Security Considerations
RBAC Implementation
- User-Level Authentication: Each user must authenticate individually with their Cognito credentials.
- Permission Inheritance: Users can only access data according to their IAM roles mapped through the Cognito Identity Pool.
- Token Management: Cognito refresh tokens are used to maintain sessions securely. Abacus.AI automatically refreshes expired tokens.
- Temporary Credentials: AWS credentials obtained via the Identity Pool are temporary and scoped to the user's IAM role.
Best Practices
- Cognito User Groups: Use Cognito groups mapped to different IAM roles in the Identity Pool to implement fine-grained access control.
- Lake Formation: For column-level and row-level security, integrate with AWS Lake Formation.
- Token Expiry: Configure appropriate token validity durations in the Cognito App Client settings.
- Monitoring: Use AWS CloudTrail and Athena query history to audit user access patterns.
- Least Privilege: Grant each user role only the minimum permissions needed for their specific data access requirements.
Troubleshooting
Common Issues
Authentication Failures
- Verify the Cognito Domain, App Client ID, User Pool ID, and Identity Pool ID are correctly configured in the Abacus.AI connector.

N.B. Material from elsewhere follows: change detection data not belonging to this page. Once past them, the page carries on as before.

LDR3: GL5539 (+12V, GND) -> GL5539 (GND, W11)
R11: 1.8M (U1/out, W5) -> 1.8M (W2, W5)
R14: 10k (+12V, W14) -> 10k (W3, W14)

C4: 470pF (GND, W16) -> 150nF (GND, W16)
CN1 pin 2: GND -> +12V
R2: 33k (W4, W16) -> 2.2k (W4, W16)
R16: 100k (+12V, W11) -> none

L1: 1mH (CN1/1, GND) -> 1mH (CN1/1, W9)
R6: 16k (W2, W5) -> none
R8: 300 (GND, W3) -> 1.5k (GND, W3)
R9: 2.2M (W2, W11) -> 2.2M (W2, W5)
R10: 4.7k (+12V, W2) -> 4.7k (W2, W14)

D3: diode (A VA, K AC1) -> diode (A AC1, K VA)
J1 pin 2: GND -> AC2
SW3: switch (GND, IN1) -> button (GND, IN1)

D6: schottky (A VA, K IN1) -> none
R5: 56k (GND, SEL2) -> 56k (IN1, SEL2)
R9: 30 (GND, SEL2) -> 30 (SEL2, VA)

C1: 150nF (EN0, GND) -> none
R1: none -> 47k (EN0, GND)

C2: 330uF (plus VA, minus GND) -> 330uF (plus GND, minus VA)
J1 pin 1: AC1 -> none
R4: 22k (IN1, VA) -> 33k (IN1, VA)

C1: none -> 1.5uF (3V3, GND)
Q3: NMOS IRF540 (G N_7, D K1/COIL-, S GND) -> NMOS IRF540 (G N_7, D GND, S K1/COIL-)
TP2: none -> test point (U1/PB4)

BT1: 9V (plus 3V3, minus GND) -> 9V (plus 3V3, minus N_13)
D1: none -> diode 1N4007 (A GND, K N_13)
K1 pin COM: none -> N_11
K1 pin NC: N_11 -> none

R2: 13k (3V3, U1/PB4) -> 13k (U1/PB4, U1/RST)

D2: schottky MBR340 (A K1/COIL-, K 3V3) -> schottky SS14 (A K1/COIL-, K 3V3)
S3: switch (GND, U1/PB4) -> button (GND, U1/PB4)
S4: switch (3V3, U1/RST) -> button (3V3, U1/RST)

- Ensure the App Client's Allowed callback URL is set to
https://abacus.ai/oauth/callback. - Confirm that the user exists in the Cognito User Pool and their account is confirmed/active.
"Failed to exchange Cognito auth code for tokens" Error
- Check that the Cognito App Client has the correct OAuth scopes (
openid,profile) enabled. - Verify the Cognito hosted UI domain is correctly configured and accessible.
"Failed to get AWS credentials from Cognito Identity Pool" Error
- Ensure the Identity Pool is configured with the correct User Pool ID and App Client ID as an authentication provider.
- Verify the authenticated IAM role has the necessary Athena, Glue, and S3 permissions.
Data Access Errors
- Check the IAM role permissions for the specific user's Cognito group.
- Verify Lake Formation grants if using Lake Formation for fine-grained access control.
Support Resources
- Refer to the AWS Cognito documentation for identity and access management.
- Refer to the Athena documentation for query and permissions setup.
- Contact support@abacus.ai for platform-specific issues.
Conclusion
This setup provides a secure, scalable solution for enabling conversational access to Athena data while maintaining strict RBAC controls. Users authenticate individually via Amazon Cognito, and their queries execute with user-specific AWS credentials, ensuring data access is always governed by their assigned permissions.